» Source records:

══════════════════════════════

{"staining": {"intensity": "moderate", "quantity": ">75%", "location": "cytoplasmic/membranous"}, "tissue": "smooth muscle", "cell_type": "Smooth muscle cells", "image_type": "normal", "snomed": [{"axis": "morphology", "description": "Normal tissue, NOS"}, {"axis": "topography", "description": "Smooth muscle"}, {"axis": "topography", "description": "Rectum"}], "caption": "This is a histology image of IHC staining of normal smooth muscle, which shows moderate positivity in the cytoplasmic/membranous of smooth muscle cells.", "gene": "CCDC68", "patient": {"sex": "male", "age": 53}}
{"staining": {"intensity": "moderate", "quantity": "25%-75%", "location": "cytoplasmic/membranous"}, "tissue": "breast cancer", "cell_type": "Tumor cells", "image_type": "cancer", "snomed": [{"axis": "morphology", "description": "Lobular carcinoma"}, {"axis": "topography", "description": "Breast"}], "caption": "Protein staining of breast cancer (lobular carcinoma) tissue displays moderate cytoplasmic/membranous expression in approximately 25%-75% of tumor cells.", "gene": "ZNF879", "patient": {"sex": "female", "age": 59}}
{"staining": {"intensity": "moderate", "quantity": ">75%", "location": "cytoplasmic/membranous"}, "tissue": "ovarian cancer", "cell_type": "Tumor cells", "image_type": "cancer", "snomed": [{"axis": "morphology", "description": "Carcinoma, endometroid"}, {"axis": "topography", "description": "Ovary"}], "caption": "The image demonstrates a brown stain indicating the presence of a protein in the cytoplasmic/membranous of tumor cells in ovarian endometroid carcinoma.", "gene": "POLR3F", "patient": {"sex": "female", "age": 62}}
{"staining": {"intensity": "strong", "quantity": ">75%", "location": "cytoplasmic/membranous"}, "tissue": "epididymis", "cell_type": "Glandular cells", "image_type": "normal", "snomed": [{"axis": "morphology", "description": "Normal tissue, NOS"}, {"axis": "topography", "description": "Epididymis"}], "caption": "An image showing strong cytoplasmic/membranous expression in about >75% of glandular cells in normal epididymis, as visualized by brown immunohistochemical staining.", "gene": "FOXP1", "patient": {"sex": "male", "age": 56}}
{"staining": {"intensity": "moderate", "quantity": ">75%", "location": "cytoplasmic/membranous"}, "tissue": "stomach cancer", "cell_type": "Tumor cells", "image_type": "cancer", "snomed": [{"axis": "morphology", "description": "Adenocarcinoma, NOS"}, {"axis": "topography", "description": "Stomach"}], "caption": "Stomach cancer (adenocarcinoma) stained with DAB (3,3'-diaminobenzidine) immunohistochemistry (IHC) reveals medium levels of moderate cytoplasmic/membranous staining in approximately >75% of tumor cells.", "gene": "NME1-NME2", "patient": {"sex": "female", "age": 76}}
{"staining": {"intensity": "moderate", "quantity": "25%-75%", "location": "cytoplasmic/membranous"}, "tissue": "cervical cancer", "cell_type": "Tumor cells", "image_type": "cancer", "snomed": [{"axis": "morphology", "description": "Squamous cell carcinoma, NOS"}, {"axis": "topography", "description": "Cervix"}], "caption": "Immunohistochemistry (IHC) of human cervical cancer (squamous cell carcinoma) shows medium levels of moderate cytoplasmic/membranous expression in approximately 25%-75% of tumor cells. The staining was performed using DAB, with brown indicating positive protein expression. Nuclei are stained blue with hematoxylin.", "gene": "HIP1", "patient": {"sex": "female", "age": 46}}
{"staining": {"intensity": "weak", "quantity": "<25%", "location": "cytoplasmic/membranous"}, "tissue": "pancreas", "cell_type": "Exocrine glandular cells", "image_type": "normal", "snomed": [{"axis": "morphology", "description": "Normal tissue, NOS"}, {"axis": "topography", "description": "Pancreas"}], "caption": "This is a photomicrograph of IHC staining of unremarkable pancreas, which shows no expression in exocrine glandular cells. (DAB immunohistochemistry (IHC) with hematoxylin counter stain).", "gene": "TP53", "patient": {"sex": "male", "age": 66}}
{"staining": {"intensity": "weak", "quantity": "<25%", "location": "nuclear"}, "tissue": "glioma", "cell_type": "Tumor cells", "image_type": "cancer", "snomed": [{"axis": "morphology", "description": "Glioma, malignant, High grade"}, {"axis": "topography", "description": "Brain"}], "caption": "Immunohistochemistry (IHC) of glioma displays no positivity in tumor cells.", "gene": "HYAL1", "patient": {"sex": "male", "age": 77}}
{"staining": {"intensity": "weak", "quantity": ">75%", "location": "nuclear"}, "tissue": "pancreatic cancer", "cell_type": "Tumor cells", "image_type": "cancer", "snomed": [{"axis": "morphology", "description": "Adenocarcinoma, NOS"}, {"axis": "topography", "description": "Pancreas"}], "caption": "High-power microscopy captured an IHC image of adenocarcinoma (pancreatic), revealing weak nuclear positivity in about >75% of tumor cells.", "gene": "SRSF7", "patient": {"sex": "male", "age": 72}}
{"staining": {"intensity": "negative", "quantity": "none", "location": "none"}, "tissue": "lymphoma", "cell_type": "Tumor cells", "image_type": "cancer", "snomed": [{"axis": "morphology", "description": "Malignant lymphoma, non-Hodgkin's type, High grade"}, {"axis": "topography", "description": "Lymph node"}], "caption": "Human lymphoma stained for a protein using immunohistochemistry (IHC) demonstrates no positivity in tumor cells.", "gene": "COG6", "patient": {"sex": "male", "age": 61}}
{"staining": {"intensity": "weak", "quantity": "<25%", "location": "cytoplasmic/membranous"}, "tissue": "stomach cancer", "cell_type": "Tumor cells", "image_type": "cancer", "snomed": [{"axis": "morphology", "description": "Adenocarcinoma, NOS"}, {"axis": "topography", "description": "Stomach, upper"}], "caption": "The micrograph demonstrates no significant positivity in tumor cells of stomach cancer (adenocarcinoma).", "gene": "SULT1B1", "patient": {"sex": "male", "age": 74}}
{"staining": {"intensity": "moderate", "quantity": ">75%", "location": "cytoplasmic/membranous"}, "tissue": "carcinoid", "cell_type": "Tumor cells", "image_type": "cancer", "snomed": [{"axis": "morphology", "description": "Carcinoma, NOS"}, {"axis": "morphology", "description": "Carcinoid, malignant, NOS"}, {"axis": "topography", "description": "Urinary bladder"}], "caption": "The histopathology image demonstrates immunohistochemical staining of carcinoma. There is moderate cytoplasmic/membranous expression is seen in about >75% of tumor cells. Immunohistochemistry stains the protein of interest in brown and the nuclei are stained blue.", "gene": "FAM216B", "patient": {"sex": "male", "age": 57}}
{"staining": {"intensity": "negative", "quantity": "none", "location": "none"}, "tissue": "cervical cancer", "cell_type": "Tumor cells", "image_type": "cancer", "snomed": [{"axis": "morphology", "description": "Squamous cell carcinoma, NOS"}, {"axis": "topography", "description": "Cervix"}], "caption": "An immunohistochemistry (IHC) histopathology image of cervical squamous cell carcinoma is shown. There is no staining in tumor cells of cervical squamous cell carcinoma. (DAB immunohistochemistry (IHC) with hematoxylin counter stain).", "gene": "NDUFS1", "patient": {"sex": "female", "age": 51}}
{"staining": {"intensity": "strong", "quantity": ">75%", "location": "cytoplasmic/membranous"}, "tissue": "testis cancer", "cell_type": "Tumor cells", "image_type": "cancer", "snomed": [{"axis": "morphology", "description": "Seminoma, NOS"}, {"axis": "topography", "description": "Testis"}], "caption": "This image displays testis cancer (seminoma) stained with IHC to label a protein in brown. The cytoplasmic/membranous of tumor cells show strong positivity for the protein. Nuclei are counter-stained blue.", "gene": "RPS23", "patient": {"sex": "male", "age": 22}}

══════════════════════════════

» TASK ITEM: Output the entries above in their entirety, exactly as written.

» EXERCISE RESPONSE:
{"staining": {"intensity": "moderate", "quantity": ">75%", "location": "cytoplasmic/membranous"}, "tissue": "smooth muscle", "cell_type": "Smooth muscle cells", "image_type": "normal", "snomed": [{"axis": "morphology", "description": "Normal tissue, NOS"}, {"axis": "topography", "description": "Smooth muscle"}, {"axis": "topography", "description": "Rectum"}], "caption": "This is a histology image of IHC staining of normal smooth muscle, which shows moderate positivity in the cytoplasmic/membranous of smooth muscle cells.", "gene": "CCDC68", "patient": {"sex": "male", "age": 53}}
{"staining": {"intensity": "moderate", "quantity": "25%-75%", "location": "cytoplasmic/membranous"}, "tissue": "breast cancer", "cell_type": "Tumor cells", "image_type": "cancer", "snomed": [{"axis": "morphology", "description": "Lobular carcinoma"}, {"axis": "topography", "description": "Breast"}], "caption": "Protein staining of breast cancer (lobular carcinoma) tissue displays moderate cytoplasmic/membranous expression in approximately 25%-75% of tumor cells.", "gene": "ZNF879", "patient": {"sex": "female", "age": 59}}
{"staining": {"intensity": "moderate", "quantity": ">75%", "location": "cytoplasmic/membranous"}, "tissue": "ovarian cancer", "cell_type": "Tumor cells", "image_type": "cancer", "snomed": [{"axis": "morphology", "description": "Carcinoma, endometroid"}, {"axis": "topography", "description": "Ovary"}], "caption": "The image demonstrates a brown stain indicating the presence of a protein in the cytoplasmic/membranous of tumor cells in ovarian endometroid carcinoma.", "gene": "POLR3F", "patient": {"sex": "female", "age": 62}}
{"staining": {"intensity": "strong", "quantity": ">75%", "location": "cytoplasmic/membranous"}, "tissue": "epididymis", "cell_type": "Glandular cells", "image_type": "normal", "snomed": [{"axis": "morphology", "description": "Normal tissue, NOS"}, {"axis": "topography", "description": "Epididymis"}], "caption": "An image showing strong cytoplasmic/membranous expression in about >75% of glandular cells in normal epididymis, as visualized by brown immunohistochemical staining.", "gene": "FOXP1", "patient": {"sex": "male", "age": 56}}
{"staining": {"intensity": "moderate", "quantity": ">75%", "location": "cytoplasmic/membranous"}, "tissue": "stomach cancer", "cell_type": "Tumor cells", "image_type": "cancer", "snomed": [{"axis": "morphology", "description": "Adenocarcinoma, NOS"}, {"axis": "topography", "description": "Stomach"}], "caption": "Stomach cancer (adenocarcinoma) stained with DAB (3,3'-diaminobenzidine) immunohistochemistry (IHC) reveals medium levels of moderate cytoplasmic/membranous staining in approximately >75% of tumor cells.", "gene": "NME1-NME2", "patient": {"sex": "female", "age": 76}}
{"staining": {"intensity": "moderate", "quantity": "25%-75%", "location": "cytoplasmic/membranous"}, "tissue": "cervical cancer", "cell_type": "Tumor cells", "image_type": "cancer", "snomed": [{"axis": "morphology", "description": "Squamous cell carcinoma, NOS"}, {"axis": "topography", "description": "Cervix"}], "caption": "Immunohistochemistry (IHC) of human cervical cancer (squamous cell carcinoma) shows medium levels of moderate cytoplasmic/membranous expression in approximately 25%-75% of tumor cells. The staining was performed using DAB, with brown indicating positive protein expression. Nuclei are stained blue with hematoxylin.", "gene": "HIP1", "patient": {"sex": "female", "age": 46}}
{"staining": {"intensity": "weak", "quantity": "<25%", "location": "cytoplasmic/membranous"}, "tissue": "pancreas", "cell_type": "Exocrine glandular cells", "image_type": "normal", "snomed": [{"axis": "morphology", "description": "Normal tissue, NOS"}, {"axis": "topography", "description": "Pancreas"}], "caption": "This is a photomicrograph of IHC staining of unremarkable pancreas, which shows no expression in exocrine glandular cells. (DAB immunohistochemistry (IHC) with hematoxylin counter stain).", "gene": "TP53", "patient": {"sex": "male", "age": 66}}
{"staining": {"intensity": "weak", "quantity": "<25%", "location": "nuclear"}, "tissue": "glioma", "cell_type": "Tumor cells", "image_type": "cancer", "snomed": [{"axis": "morphology", "description": "Glioma, malignant, High grade"}, {"axis": "topography", "description": "Brain"}], "caption": "Immunohistochemistry (IHC) of glioma displays no positivity in tumor cells.", "gene": "HYAL1", "patient": {"sex": "male", "age": 77}}
{"staining": {"intensity": "weak", "quantity": ">75%", "location": "nuclear"}, "tissue": "pancreatic cancer", "cell_type": "Tumor cells", "image_type": "cancer", "snomed": [{"axis": "morphology", "description": "Adenocarcinoma, NOS"}, {"axis": "topography", "description": "Pancreas"}], "caption": "High-power microscopy captured an IHC image of adenocarcinoma (pancreatic), revealing weak nuclear positivity in about >75% of tumor cells.", "gene": "SRSF7", "patient": {"sex": "male", "age": 72}}
{"staining": {"intensity": "negative", "quantity": "none", "location": "none"}, "tissue": "lymphoma", "cell_type": "Tumor cells", "image_type": "cancer", "snomed": [{"axis": "morphology", "description": "Malignant lymphoma, non-Hodgkin's type, High grade"}, {"axis": "topography", "description": "Lymph node"}], "caption": "Human lymphoma stained for a protein using immunohistochemistry (IHC) demonstrates no positivity in tumor cells.", "gene": "COG6", "patient": {"sex": "male", "age": 61}}
{"staining": {"intensity": "weak", "quantity": "<25%", "location": "cytoplasmic/membranous"}, "tissue": "stomach cancer", "cell_type": "Tumor cells", "image_type": "cancer", "snomed": [{"axis": "morphology", "description": "Adenocarcinoma, NOS"}, {"axis": "topography", "description": "Stomach, upper"}], "caption": "The micrograph demonstrates no significant positivity in tumor cells of stomach cancer (adenocarcinoma).", "gene": "SULT1B1", "patient": {"sex": "male", "age": 74}}
{"staining": {"intensity": "moderate", "quantity": ">75%", "location": "cytoplasmic/membranous"}, "tissue": "carcinoid", "cell_type": "Tumor cells", "image_type": "cancer", "snomed": [{"axis": "morphology", "description": "Carcinoma, NOS"}, {"axis": "morphology", "description": "Carcinoid, malignant, NOS"}, {"axis": "topography", "description": "Urinary bladder"}], "caption": "The histopathology image demonstrates immunohistochemical staining of carcinoma. There is moderate cytoplasmic/membranous expression is seen in about >75% of tumor cells. Immunohistochemistry stains the protein of interest in brown and the nuclei are stained blue.", "gene": "FAM216B", "patient": {"sex": "male", "age": 57}}
{"staining": {"intensity": "negative", "quantity": "none", "location": "none"}, "tissue": "cervical cancer", "cell_type": "Tumor cells", "image_type": "cancer", "snomed": [{"axis": "morphology", "description": "Squamous cell carcinoma, NOS"}, {"axis": "topography", "description": "Cervix"}], "caption": "An immunohistochemistry (IHC) histopathology image of cervical squamous cell carcinoma is shown. There is no staining in tumor cells of cervical squamous cell carcinoma. (DAB immunohistochemistry (IHC) with hematoxylin counter stain).", "gene": "NDUFS1", "patient": {"sex": "female", "age": 51}}
{"staining": {"intensity": "strong", "quantity": ">75%", "location": "cytoplasmic/membranous"}, "tissue": "testis cancer", "cell_type": "Tumor cells", "image_type": "cancer", "snomed": [{"axis": "morphology", "description": "Seminoma, NOS"}, {"axis": "topography", "description": "Testis"}], "caption": "This image displays testis cancer (seminoma) stained with IHC to label a protein in brown. The cytoplasmic/membranous of tumor cells show strong positivity for the protein. Nuclei are counter-stained blue.", "gene": "RPS23", "patient": {"sex": "male", "age": 22}}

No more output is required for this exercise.